- SUPPLIED TEXT
8:22 pm on Oct 23, 2006 (gmt 0)

WebmasterWorld Senior Member 10+ Year Member



Powdork, what money?

If they can't even afford to own a camera and go out and take their own photographs, then how can there be any great amount of "money"?

Cripes! It would take me 30-45 minutes to drive up to your area and spend part of a day photographing whatever is of real interest.

Do the DMCA and do it now.

BigDave

8:52 pm on Oct 23, 2006 (gmt 0)

WebmasterWorld Senior Member 10+ Year Member



Powdork, what money?

How about enough money to buy advertising?

How about the additional money that Powdork might get from improved SERPs from an additional relevant incoming link?

Why are you so against contemplating the options that might actually be to Powdork's advantage? They are Powdork's pictures, not your's.

This is the AdSense forum after all, and Powdork's question was about how this would affect his account, not whether to file a DMCA or not. That is still an option if negotiations don't work out. The question is how it would affect his AdSense account.

Powdork

10:46 pm on Oct 23, 2006 (gmt 0)

WebmasterWorld Senior Member 10+ Year Member



icedowl, BigDave has the best idea of what I have in mind. Yes, you could take some pictures of my area but probably not of a lone skier in three feet of untracked powder at Kirkwood on a bluebird day. at least not that easily.

The point is that it would be easier to get a link (one of the only external links on the entire site) than to go hardline. The images being used isn't actually hurting me. On my site they are much higher res; the image is why you're there rather than as support for the content as on the offending site. I expect that people will grab my images (it's a compliment actually), and when they do, i'd rather get something out of it than fight to get them offline.

icedowl

11:26 pm on Oct 23, 2006 (gmt 0)

WebmasterWorld Senior Member 10+ Year Member



Whatever. Do what you want.

I simply cannot condone or encourage outright theft and in my eyes this is what it is.

At the very least, they should give you credit and a link.

Powdork

11:33 pm on Oct 23, 2006 (gmt 0)

WebmasterWorld Senior Member 10+ Year Member



At the very least, they should give you credit and a link.
And that's really all I am after. If they don't, then I will get nasty.

ken_b

11:34 pm on Oct 23, 2006 (gmt 0)

WebmasterWorld Senior Member 10+ Year Member Top Contributors Of The Month



Powdork, are they hot-linking these images? If so, maybe just add your site URL to the image, etc. At any rate, it might not be hard to at least get a photo credit link drom sites using my images.

- DATASET EXTRACT
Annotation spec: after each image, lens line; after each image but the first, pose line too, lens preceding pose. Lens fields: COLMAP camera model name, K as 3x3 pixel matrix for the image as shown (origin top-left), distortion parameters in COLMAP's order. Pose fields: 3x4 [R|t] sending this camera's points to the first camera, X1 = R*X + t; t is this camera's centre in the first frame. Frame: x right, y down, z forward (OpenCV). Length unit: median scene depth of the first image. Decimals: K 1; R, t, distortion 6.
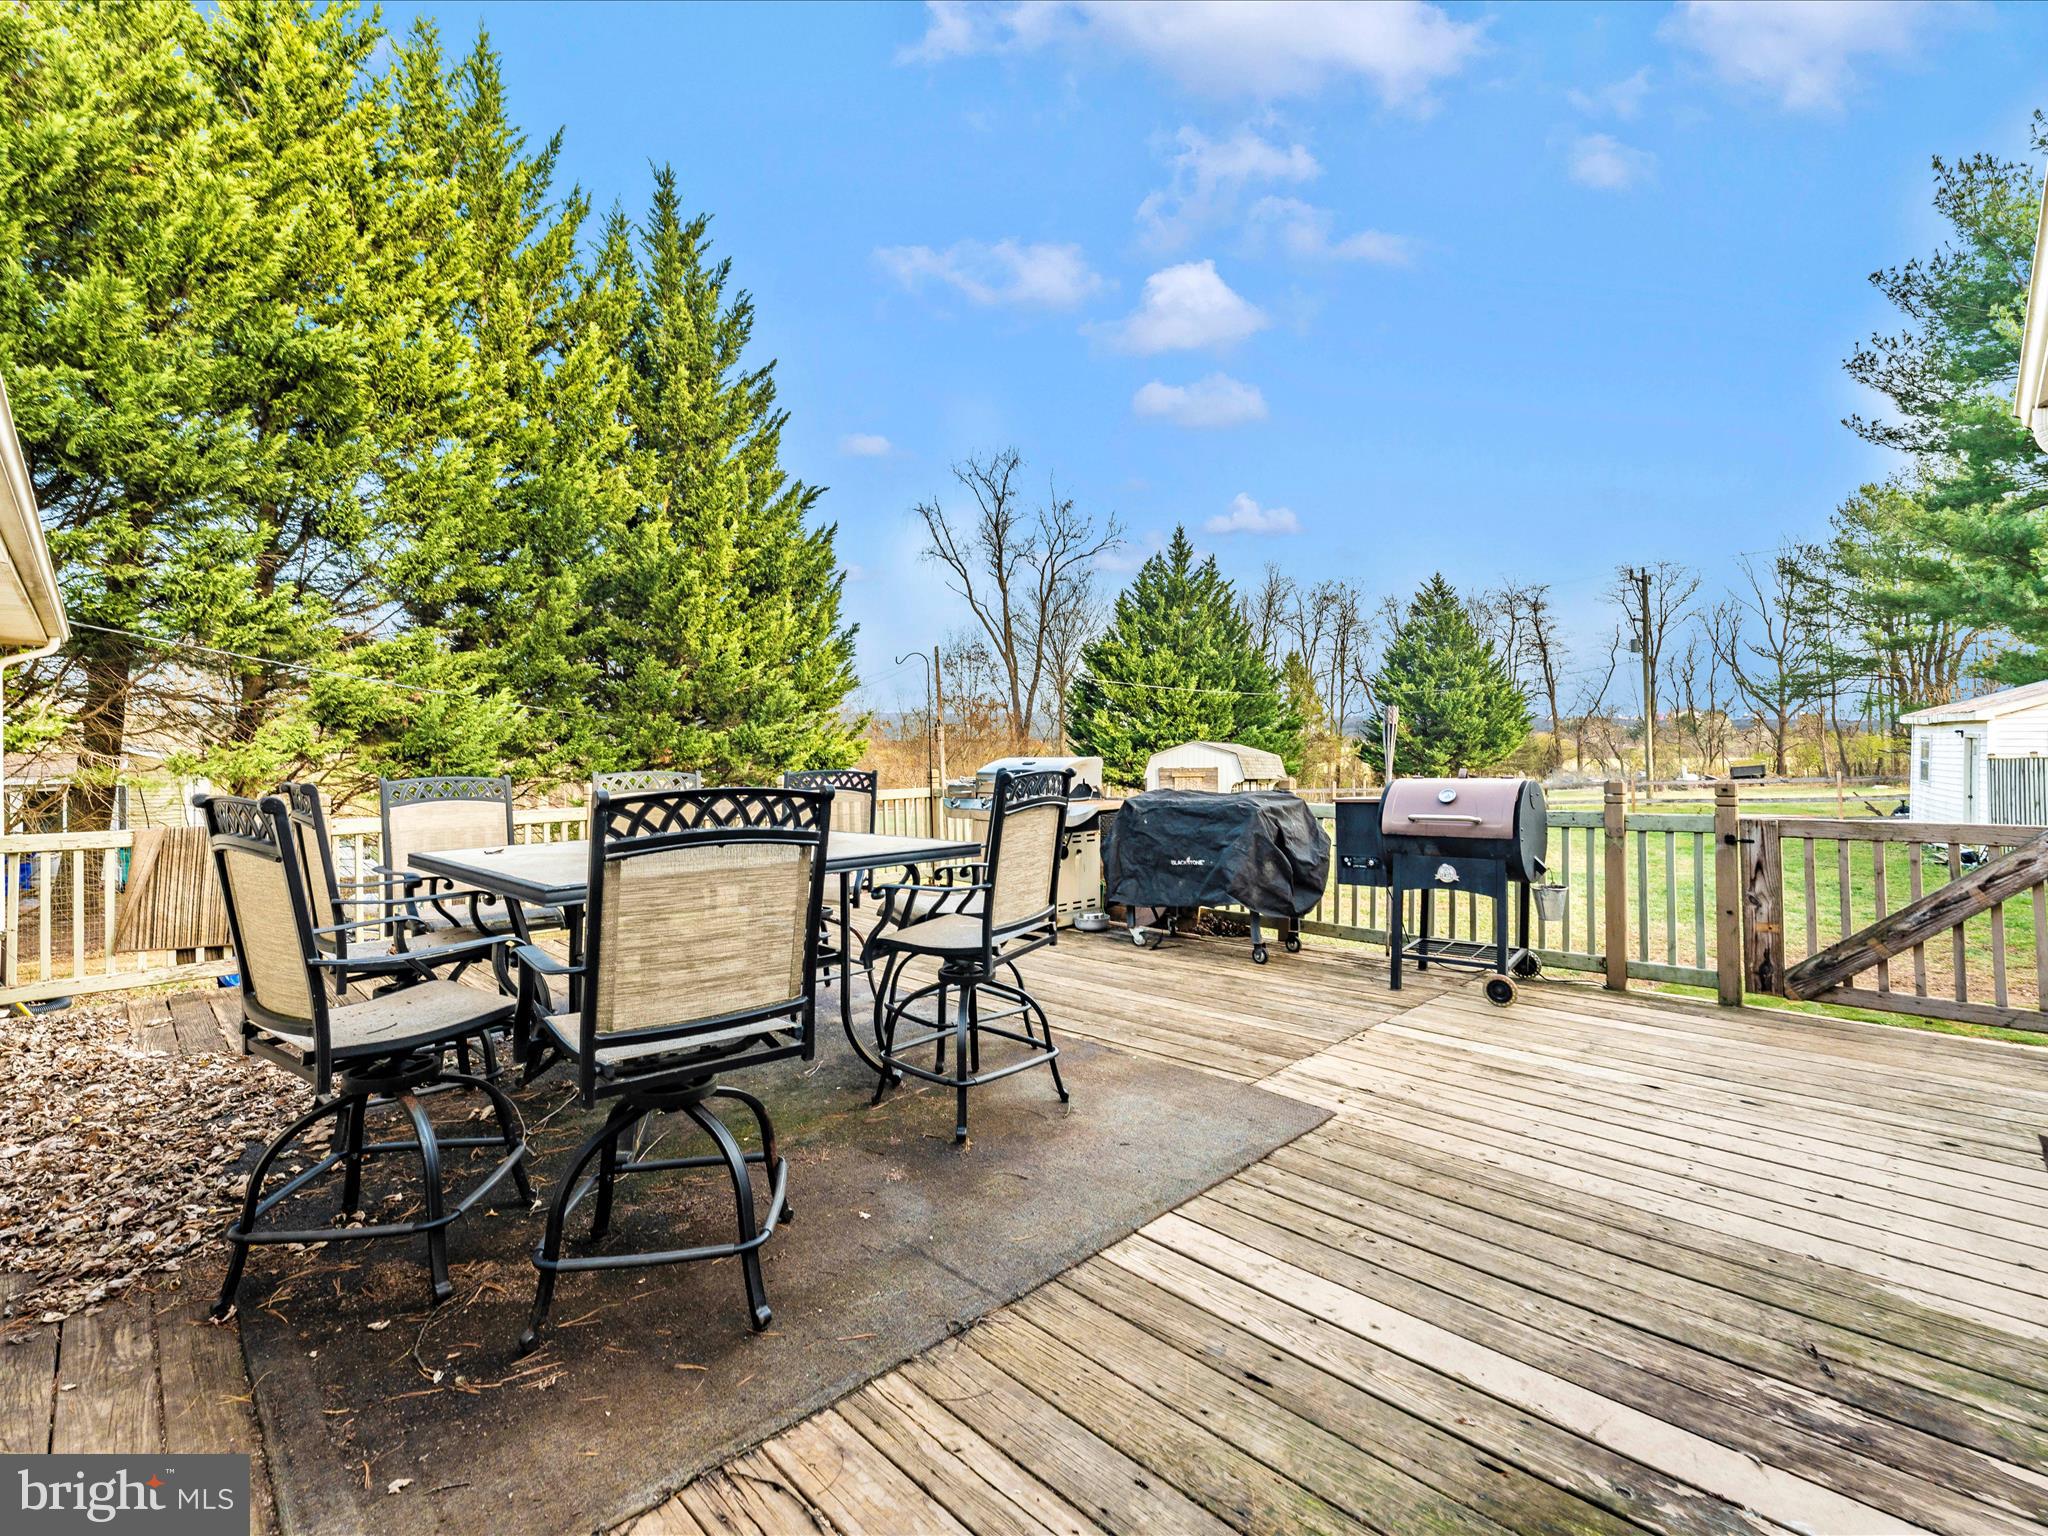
lens RADIAL K [[923.6, 0, 1020.0], [0, 923.6, 767.6], [0, 0, 1]] dist [0.001471, 0.000139]
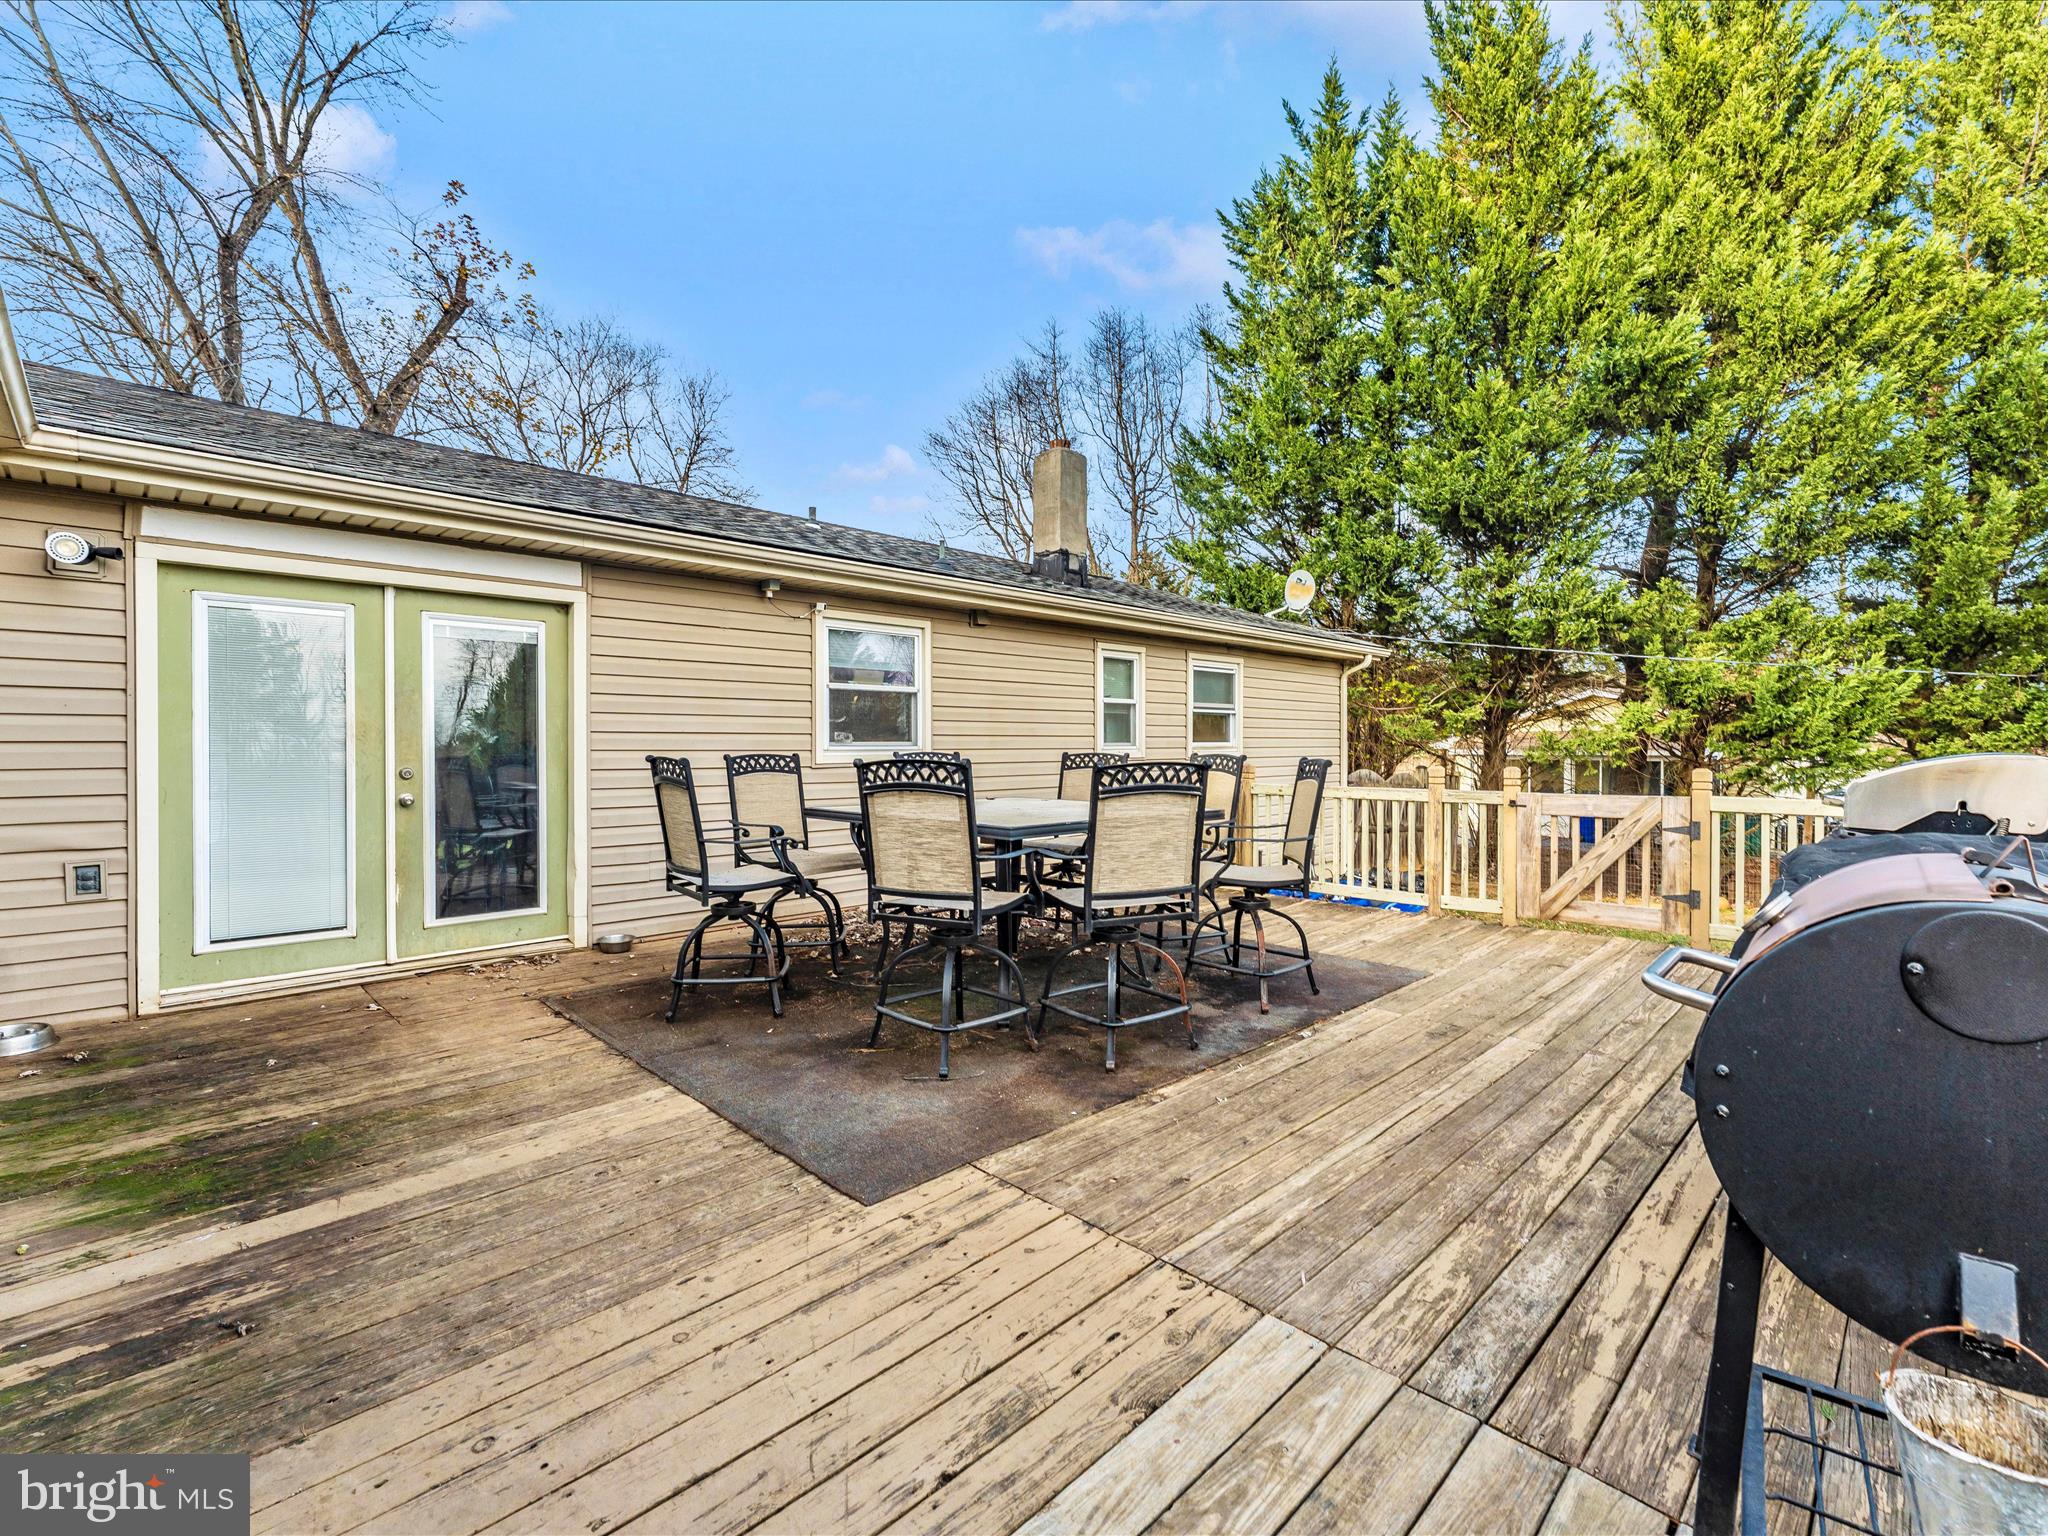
lens RADIAL K [[923.6, 0, 1020.0], [0, 923.6, 767.6], [0, 0, 1]] dist [0.001471, 0.000139]
pose [[0.005140, 0.040693, -0.999158, 1.565251], [-0.011716, 0.999106, 0.040631, -0.056735], [0.999918, 0.011497, 0.005612, 1.549258]]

- PROBLEM REQUIREMENTS
Can you copy the passage of the image-theft forum thread between "Why are you" and "his AdSense account.", inclusive, word for word?

- EXPECTED OUTPUT
Why are you so against contemplating the options that might actually be to Powdork's advantage? They are Powdork's pictures, not your's.

This is the AdSense forum after all, and Powdork's question was about how this would affect his account, not whether to file a DMCA or not. That is still an option if negotiations don't work out. The question is how it would affect his AdSense account.